▶ _WHAT THE TASK ASKS_
Word for word, return every record.
──────── PROVIDED ENTRIES ────────
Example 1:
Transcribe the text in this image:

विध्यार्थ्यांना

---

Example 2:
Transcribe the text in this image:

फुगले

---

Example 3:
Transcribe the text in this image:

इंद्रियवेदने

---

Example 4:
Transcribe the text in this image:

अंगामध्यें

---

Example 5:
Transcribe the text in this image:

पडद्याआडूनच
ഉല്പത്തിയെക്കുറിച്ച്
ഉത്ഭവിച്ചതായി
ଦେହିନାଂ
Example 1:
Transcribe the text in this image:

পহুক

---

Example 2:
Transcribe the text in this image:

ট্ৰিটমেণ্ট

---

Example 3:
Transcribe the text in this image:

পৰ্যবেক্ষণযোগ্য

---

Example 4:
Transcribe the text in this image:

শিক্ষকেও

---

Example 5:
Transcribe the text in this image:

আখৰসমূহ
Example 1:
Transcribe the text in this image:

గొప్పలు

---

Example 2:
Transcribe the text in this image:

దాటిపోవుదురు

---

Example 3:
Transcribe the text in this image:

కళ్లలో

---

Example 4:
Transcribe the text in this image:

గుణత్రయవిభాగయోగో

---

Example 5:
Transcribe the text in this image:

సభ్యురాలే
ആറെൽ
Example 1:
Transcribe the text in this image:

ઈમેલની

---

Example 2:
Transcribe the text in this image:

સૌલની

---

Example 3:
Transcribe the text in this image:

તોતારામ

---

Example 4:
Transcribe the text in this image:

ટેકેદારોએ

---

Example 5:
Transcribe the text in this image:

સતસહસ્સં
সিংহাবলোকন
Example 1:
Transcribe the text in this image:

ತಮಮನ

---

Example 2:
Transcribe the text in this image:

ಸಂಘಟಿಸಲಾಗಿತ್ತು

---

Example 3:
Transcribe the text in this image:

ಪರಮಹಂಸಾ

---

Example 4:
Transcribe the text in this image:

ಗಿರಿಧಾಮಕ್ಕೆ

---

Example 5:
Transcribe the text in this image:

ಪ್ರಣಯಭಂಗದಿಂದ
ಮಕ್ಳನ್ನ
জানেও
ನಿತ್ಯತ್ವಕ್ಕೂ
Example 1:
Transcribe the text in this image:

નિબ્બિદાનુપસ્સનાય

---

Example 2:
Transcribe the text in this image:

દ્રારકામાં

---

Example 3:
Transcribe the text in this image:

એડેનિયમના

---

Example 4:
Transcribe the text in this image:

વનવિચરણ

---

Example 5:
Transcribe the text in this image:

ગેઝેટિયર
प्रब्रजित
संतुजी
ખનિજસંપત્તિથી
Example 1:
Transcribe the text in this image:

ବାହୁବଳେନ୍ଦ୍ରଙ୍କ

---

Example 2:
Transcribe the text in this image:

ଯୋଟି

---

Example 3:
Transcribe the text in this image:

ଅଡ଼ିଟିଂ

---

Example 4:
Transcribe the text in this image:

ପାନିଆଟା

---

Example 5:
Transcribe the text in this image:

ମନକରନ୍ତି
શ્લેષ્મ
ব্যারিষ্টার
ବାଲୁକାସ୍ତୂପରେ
────────
▶ _ANSWER TO THIS TASK_
Example 1:
Transcribe the text in this image:

विध्यार्थ्यांना

---

Example 2:
Transcribe the text in this image:

फुगले

---

Example 3:
Transcribe the text in this image:

इंद्रियवेदने

---

Example 4:
Transcribe the text in this image:

अंगामध्यें

---

Example 5:
Transcribe the text in this image:

पडद्याआडूनच
ഉല്പത്തിയെക്കുറിച്ച്
ഉത്ഭവിച്ചതായി
ଦେହିନାଂ
Example 1:
Transcribe the text in this image:

পহুক

---

Example 2:
Transcribe the text in this image:

ট্ৰিটমেণ্ট

---

Example 3:
Transcribe the text in this image:

পৰ্যবেক্ষণযোগ্য

---

Example 4:
Transcribe the text in this image:

শিক্ষকেও

---

Example 5:
Transcribe the text in this image:

আখৰসমূহ
Example 1:
Transcribe the text in this image:

గొప్పలు

---

Example 2:
Transcribe the text in this image:

దాటిపోవుదురు

---

Example 3:
Transcribe the text in this image:

కళ్లలో

---

Example 4:
Transcribe the text in this image:

గుణత్రయవిభాగయోగో

---

Example 5:
Transcribe the text in this image:

సభ్యురాలే
ആറെൽ
Example 1:
Transcribe the text in this image:

ઈમેલની

---

Example 2:
Transcribe the text in this image:

સૌલની

---

Example 3:
Transcribe the text in this image:

તોતારામ

---

Example 4:
Transcribe the text in this image:

ટેકેદારોએ

---

Example 5:
Transcribe the text in this image:

સતસહસ્સં
সিংহাবলোকন
Example 1:
Transcribe the text in this image:

ತಮಮನ

---

Example 2:
Transcribe the text in this image:

ಸಂಘಟಿಸಲಾಗಿತ್ತು

---

Example 3:
Transcribe the text in this image:

ಪರಮಹಂಸಾ

---

Example 4:
Transcribe the text in this image:

ಗಿರಿಧಾಮಕ್ಕೆ

---

Example 5:
Transcribe the text in this image:

ಪ್ರಣಯಭಂಗದಿಂದ
ಮಕ್ಳನ್ನ
জানেও
ನಿತ್ಯತ್ವಕ್ಕೂ
Example 1:
Transcribe the text in this image:

નિબ્બિદાનુપસ્સનાય

---

Example 2:
Transcribe the text in this image:

દ્રારકામાં

---

Example 3:
Transcribe the text in this image:

એડેનિયમના

---

Example 4:
Transcribe the text in this image:

વનવિચરણ

---

Example 5:
Transcribe the text in this image:

ગેઝેટિયર
प्रब्रजित
संतुजी
ખનિજસંપત્તિથી
Example 1:
Transcribe the text in this image:

ବାହୁବଳେନ୍ଦ୍ରଙ୍କ

---

Example 2:
Transcribe the text in this image:

ଯୋଟି

---

Example 3:
Transcribe the text in this image:

ଅଡ଼ିଟିଂ

---

Example 4:
Transcribe the text in this image:

ପାନିଆଟା

---

Example 5:
Transcribe the text in this image:

ମନକରନ୍ତି
શ્લેષ્મ
ব্যারিষ্টার
ବାଲୁକାସ୍ତୂପରେ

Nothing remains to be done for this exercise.